Injury-induced spinal motor neuron apoptosis is preceded by DNA single-strand breaks and is p53- and Bax-dependent.

The mechanisms of injury-induced apoptosis of neurons within the spinal cord are not understood. We used a model of peripheral nerve-spinal cord injury in the rat and mouse to induce motor neuron degeneration. In this animal model, unilateral avulsion of the sciatic nerve causes apoptosis of motor neurons. We tested the hypothesis that p53 and Bax regulate this neuronal apoptosis, and that DNA damage is an early upstream signal. Adult mice and rats received unilateral avulsions causing lumbar motor neurons to achieve endstage apoptosis at 7-14 days postlesion. This motor neuron apoptosis is blocked in bax(-/-) and p53(-/-) mice. Single-cell gel electrophoresis (comet assay), immunocytochemistry, and quantitative immunogold electron microscopy were used to measure molecular changes in motor neurons during the progression of apoptosis. Injured motor neurons accumulate single-strand breaks in DNA by 5 days. p53 accumulates in nuclei of motor neurons destined to undergo apoptosis. p53 is functionally activated by 4-5 days postlesion, as revealed by immunodetection of phosphorylated p53. Preapoptotically, Bax translocates to mitochondria, cytochrome c accumulates in the cytoplasm, and caspase-3 is activated.

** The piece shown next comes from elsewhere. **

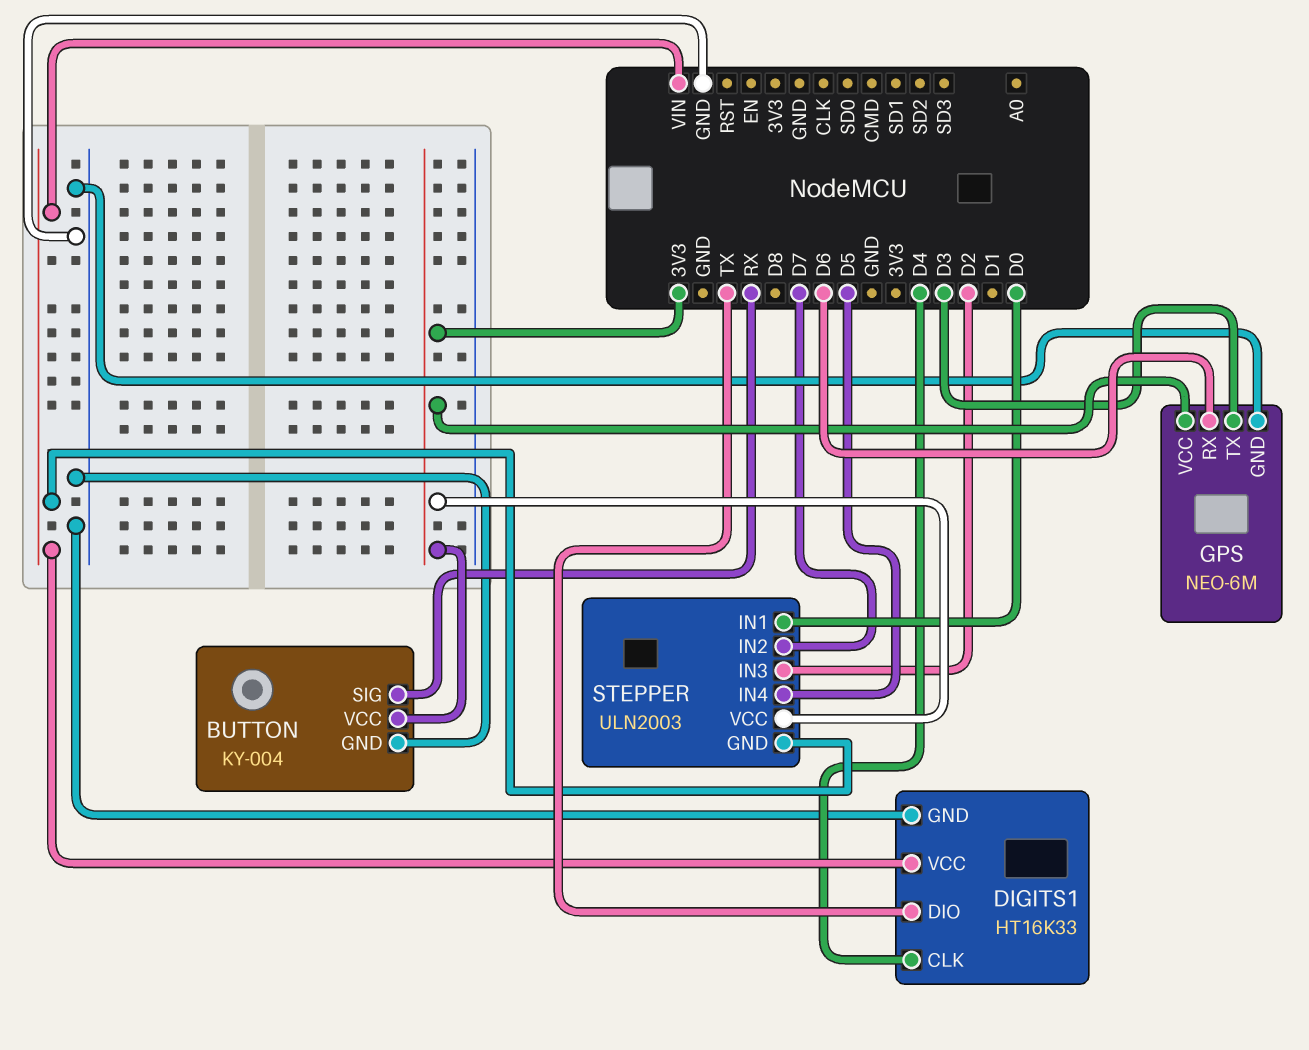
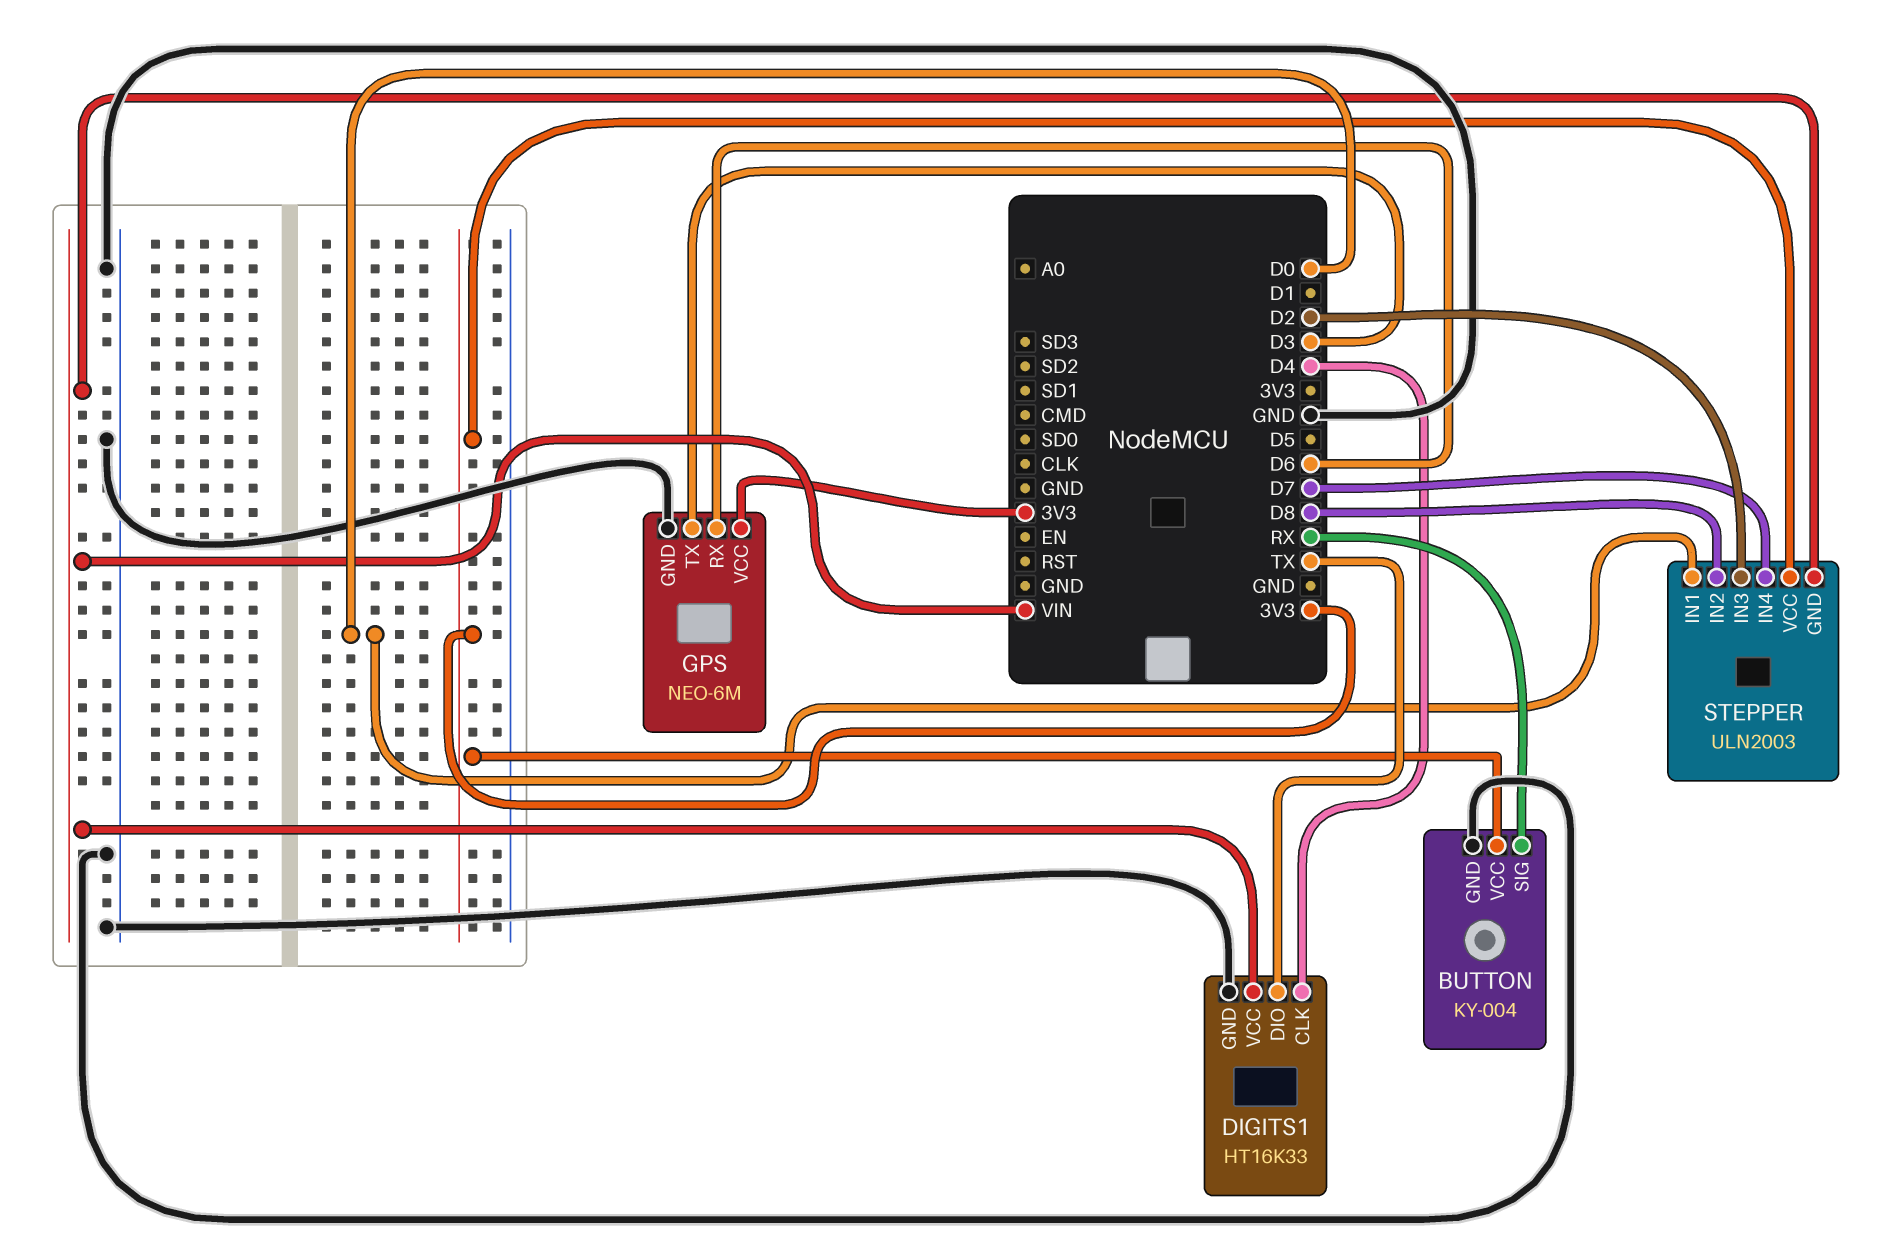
STEPPER pin IN2: D7 -> D8
STEPPER pin IN4: D5 -> D7

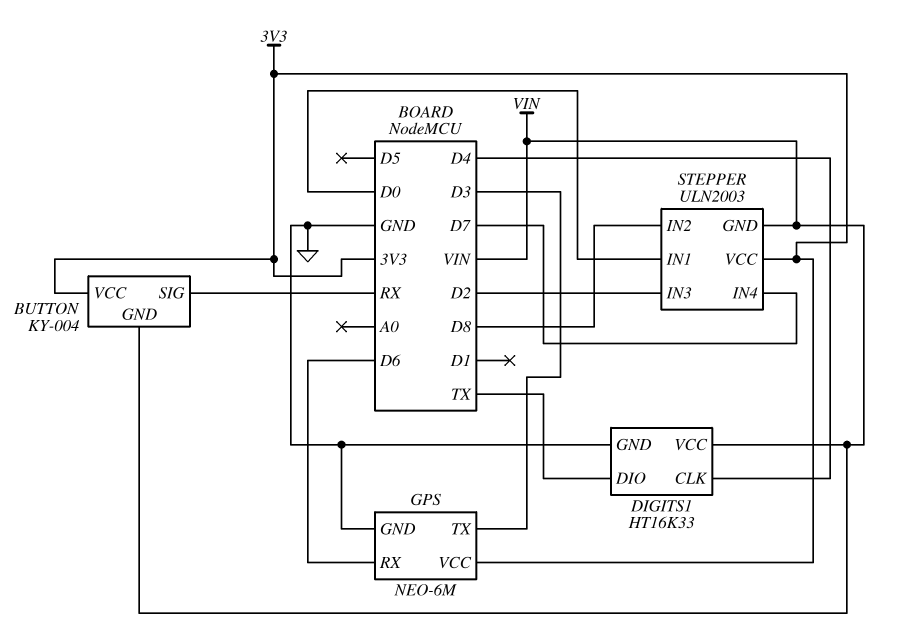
BUTTON pin GND: GND -> VIN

These results demonstrate that motor neuron apoptosis in the adult spinal cord is controlled by upstream mechanisms involving DNA damage and activation of p53 and downstream mechanisms involving upregulated Bax and cytochrome c and their translocation, accumulation of mitochondria, and activation of caspase-3. We conclude that adult motor neuron death after nerve avulsion is DNA damage-induced, p53- and Bax-dependent apoptosis.